# [EXTRACT]
= Jerome Silbergeld =

American scholar of Chinese art history

Jerome L. Silbergeld is an American scholar of Chinese art history. He has taught at Princeton University and the University of Washington.

== Education ==
Silbergeld received his B.A. from Stanford University in 1966 and completed an M.A. in American history there in 1967. In 1966 and 1967, he served as a United States Senate intern for Stuart Symington. He received a second M.A. in art history from the University of Oregon in 1972 and completed his Ph.D. in Chinese art history from Stanford University in 1974.

== Career ==
Silbergeld is the P.Y. and Kinmay W. Tang Professor (Emeritus) of Chinese Art History at Princeton University and was the founding director of Princeton’s Tang Center for East Asian Art. He was formerly the Chair of Art History and Director of the School of Art and the University of Washington, where he taught for twenty-five years. Silbergeld has also served as a visiting professor at Harvard University and as a Nirit and Michael Shaoul Fellow at the Institute for Advanced Study at Tel Aviv University. In 1999, he participated as a "referee" in The Metropolitan Museum of Art symposium "Issues of Authenticity in Chinese Art," donning an referee's jersey and whistle. He is currently a visiting faculty member at the University of Oregon, and received the school's Ellis F. Lawrence Medal for distinguished alumni of its College of Design in 2016.

# [TASK LIST]
A – Quote the Jerome Silbergeld article above, starting at "Jerome L. Silbergeld" and ending at "University in 1974.".
B – According to the Jerome Silbergeld article, which senator did Silbergeld serve as a Senate intern for?
C – Please carry on the Jerome Silbergeld article from where it stops.

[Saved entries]
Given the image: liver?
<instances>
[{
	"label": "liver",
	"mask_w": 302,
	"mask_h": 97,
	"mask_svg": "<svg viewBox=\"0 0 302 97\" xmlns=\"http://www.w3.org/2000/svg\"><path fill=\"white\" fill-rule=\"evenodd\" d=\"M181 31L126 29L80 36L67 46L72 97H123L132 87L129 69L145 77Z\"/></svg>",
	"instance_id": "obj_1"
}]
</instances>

==

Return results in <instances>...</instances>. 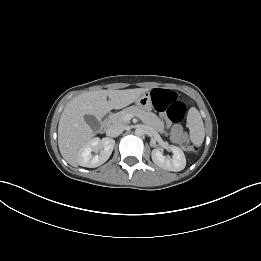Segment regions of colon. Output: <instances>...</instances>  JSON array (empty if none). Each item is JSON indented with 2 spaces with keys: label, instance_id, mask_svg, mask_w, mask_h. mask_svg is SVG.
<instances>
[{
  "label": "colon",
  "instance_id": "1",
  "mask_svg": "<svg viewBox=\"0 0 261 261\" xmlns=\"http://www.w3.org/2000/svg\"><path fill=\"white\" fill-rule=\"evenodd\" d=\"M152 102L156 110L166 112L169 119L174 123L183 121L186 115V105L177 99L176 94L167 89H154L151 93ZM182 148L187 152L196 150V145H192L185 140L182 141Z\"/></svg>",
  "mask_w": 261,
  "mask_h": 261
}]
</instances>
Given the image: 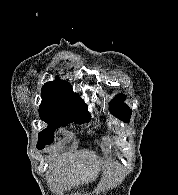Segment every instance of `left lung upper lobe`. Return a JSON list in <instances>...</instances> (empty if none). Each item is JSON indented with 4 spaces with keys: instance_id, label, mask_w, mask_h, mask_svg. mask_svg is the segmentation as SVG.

# [ANSWERS FOR THE TASKS]
A –
Jerome L. Silbergeld is an American scholar of Chinese art history. He has taught at Princeton University and the University of Washington.

== Education ==
Silbergeld received his B.A. from Stanford University in 1966 and completed an M.A. in American history there in 1967. In 1966 and 1967, he served as a United States Senate intern for Stuart Symington. He received a second M.A. in art history from the University of Oregon in 1972 and completed his Ph.D. in Chinese art history from Stanford University in 1974.

B – Stuart Symington

C –
Silbergeld's research includes traditional and modern Chinese painting, cinema, and architecture and gardens. His publications include Chinese Painting Style (1982); Mind Landscapes: The Paintings of C. C. Wang (1987); Contradictions: Artistic Life, the Socialist State, and the Chinese Painter Li Huasheng (1993); Hitchock with a Chinese Face (2004); Body in Question: Image and Illusion in Two Chinese Films by Director Jiang Wen (2008); and Outside In: Chinese x American x Contemporary x Art (2009). He has also published more than sixty articles, encyclopaedia entries, and book reviews.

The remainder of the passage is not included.